**Work required:** Can you rewrite the lines of the material below with "Combos" replaced by "Bundles", leaving everything else unchanged and omitting the pictures?

Collected data:
------------------------------------

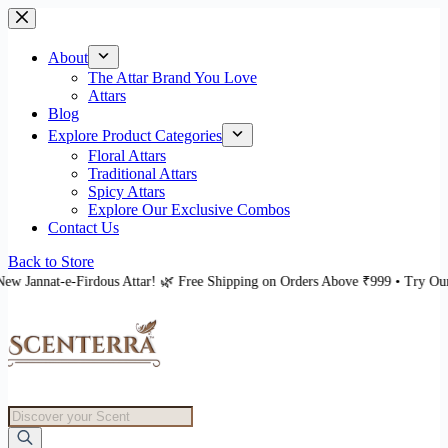
Skip
to
content
About
The Attar Brand You Love
Attars
Blog
Explore Product Categories
Floral Attars
Traditional Attars
Spicy Attars
Explore Our Exclusive Combos
Contact Us
Back to Store
ttar! 🌿 Free Shipping on Orders Above ₹999 • Try Our New Jannat-e-Firdous
Products
search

------------------------------------

**Task response:**
Skip
to
content
About
The Attar Brand You Love
Attars
Blog
Explore Product Categories
Floral Attars
Traditional Attars
Spicy Attars
Explore Our Exclusive Bundles
Contact Us
Back to Store
ttar! 🌿 Free Shipping on Orders Above ₹999 • Try Our New Jannat-e-Firdous
Products
search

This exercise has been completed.